Symptoms of acute mountain sickness (AMS) were assessed in the morning of the test upon awake (about 16 h after arrival at altitude) using the 2018 Lake Louise Scale (Roach et al., 2018). Accordingly, AMS was defined when headache was present together with at least one additional symptom, and the total score was three or higher.

2.5 Data acquisition

Cardiovascular data were measured continuously at 1000 Hz using an analog-to-digital converter (MP150, Biopac Systems Inc, Goleta, CA, USA, respectively). The device was interfaced to a PC using a dedicated software (Acknowledge v.4.2, Biopac Systems Inc, Goleta, CA, USA, respectively), and data were stored on computer for later off-line analyses. Signal processing was performed using custom Matlab routines (MATLAB, R2020b, MathWorks, Natick, MA, USA).

2.5.1 Data exclusion

Data from one subject were excluded from statistical analyses due to three fainting episodes (one in NNx and the others in HHx). Moreover, BP data from one participant at altitude were not available because of loss of signal from the photopletismography device. Therefore, overall, 16 term born and 17 preterm successfully completed stages 1–2, while 15 term born and 17 preterm completed stages 3–5. In addition, only 10 term born and 6 preterm were able to complete the 6 min of the HHx + clamp phase.

> _Dataset records_
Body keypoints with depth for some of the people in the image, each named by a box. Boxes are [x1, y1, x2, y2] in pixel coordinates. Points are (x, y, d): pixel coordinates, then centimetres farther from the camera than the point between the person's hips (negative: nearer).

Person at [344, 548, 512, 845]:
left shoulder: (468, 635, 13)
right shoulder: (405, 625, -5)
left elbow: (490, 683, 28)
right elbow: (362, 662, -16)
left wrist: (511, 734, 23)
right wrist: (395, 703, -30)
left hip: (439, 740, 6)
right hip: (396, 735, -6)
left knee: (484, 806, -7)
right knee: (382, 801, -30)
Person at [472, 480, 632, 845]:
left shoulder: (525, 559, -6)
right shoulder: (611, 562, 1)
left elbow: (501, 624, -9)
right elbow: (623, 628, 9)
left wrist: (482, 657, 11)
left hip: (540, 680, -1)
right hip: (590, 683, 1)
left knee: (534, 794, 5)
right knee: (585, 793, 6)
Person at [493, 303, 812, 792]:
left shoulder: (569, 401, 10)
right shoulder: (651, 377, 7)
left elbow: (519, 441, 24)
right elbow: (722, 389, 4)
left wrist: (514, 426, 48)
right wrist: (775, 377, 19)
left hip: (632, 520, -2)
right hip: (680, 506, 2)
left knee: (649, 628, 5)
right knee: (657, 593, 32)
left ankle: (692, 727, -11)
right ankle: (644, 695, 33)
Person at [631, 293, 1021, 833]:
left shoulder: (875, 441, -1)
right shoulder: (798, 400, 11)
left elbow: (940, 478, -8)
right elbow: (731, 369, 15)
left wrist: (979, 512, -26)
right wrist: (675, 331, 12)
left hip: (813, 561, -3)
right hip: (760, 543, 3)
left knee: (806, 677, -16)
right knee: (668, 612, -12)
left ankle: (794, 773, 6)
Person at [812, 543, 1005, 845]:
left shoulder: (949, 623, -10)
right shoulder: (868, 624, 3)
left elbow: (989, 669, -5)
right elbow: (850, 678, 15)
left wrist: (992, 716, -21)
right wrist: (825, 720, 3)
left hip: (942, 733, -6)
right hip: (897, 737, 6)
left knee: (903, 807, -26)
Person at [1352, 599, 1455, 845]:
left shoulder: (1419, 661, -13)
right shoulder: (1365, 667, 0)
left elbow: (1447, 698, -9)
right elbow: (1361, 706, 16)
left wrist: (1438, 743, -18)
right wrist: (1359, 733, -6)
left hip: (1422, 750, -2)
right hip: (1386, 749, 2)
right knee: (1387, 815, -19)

> _Activity_
Please pick up the methods text on cardiovascular testing at altitude after its last sentence and continue it.

> _Result of the exercise_
2.6 Data analyses

Respiratory variables for each condition were calculated as the average of the last 30 s of each stage. The hypercapnic ventilatory response (HCVR) at sea level (Stages 1 and 2 of the experimental protocol) was calculated as the ratio between the delta in V̇_E and the delta in P_ETCO₂. SBP peaks were initially extracted from the BP waveform with heart beats representing the time of their occurrence and heart beat-to-beat time intervals (inter-beat interval, IBI) was extracted directly from BP recordings and calculated as the interval between successive systolic peaks. A second order polynomial was interpolated for each extracted peak using four neighbor samples (two immediately before and two immediately after) from the BP waveform in order to refine the heartbeats placement. Heartbeats were selected as the location of the maximum of the interpolated polynomial (Bourdillon et al., 2018). Also, SBP values were updated as the maximum in their corresponding polynomial, and the IBI were created as the interval between successive peaks. BRS was then calculated using the sequence method, as previously described (Bourdillon et al., 2018). Briefly, this method of analysis provides a direct interpretation of the causal link between BP and HR (Parati et al., 1988), and it was shown to be highly reliable (Pinna et al., 2015). This method identifies at least three consecutive beats in which a strictly defined increase (or decrease) in SBP is followed by a strictly defined increase (or decrease) in the IBI. Fixed maximal changes were considered for SBP and IBI in order to consider the sequence valid. Specifically, a minimum change of 1 mmHg between two consecutive SBP peaks and or at least 5 ms change in a sequence (Bernardi et al., 2010). In addition, to accept the sequence, the minimum correlation coefficient between changes in SBP and IBI was 0.85. Finally, a minimum number of five sequences was set to validate a BRS estimate. The sensitivity of the baroreflex was obtained by computing the slope of the regression line between changes in SBP and IBI, and subsequently all the computed slopes were averaged to obtain the BRS. BRS was thus calculated using a 6-min window for each stage.

2.7 Statistical analysis

The number of recruited participants was established on a priori calculation (α = 0.05, β = 0.80) based on previous works from our research group (Bourdillon et al., 2017, 2018) investigating BRS in the general population under the influence of different environmental stimuli (i.e., hypobaria, hypoxia, hypercapnia).

All data are presented as mean ± SD throughout the manuscript. Figure 1 display BRS, SBP, and HR, in Tukey boxplots in which the horizontal line inside the boxes is the median, while the upper and lower lines of the boxes represent the 75th and 25th percentiles, respectively. The upper and lower whiskers denote the highest and lowest data points within the 1.5 inter quartile range which corresponds to approximately 2.7 s and 99.3% coverage of the data.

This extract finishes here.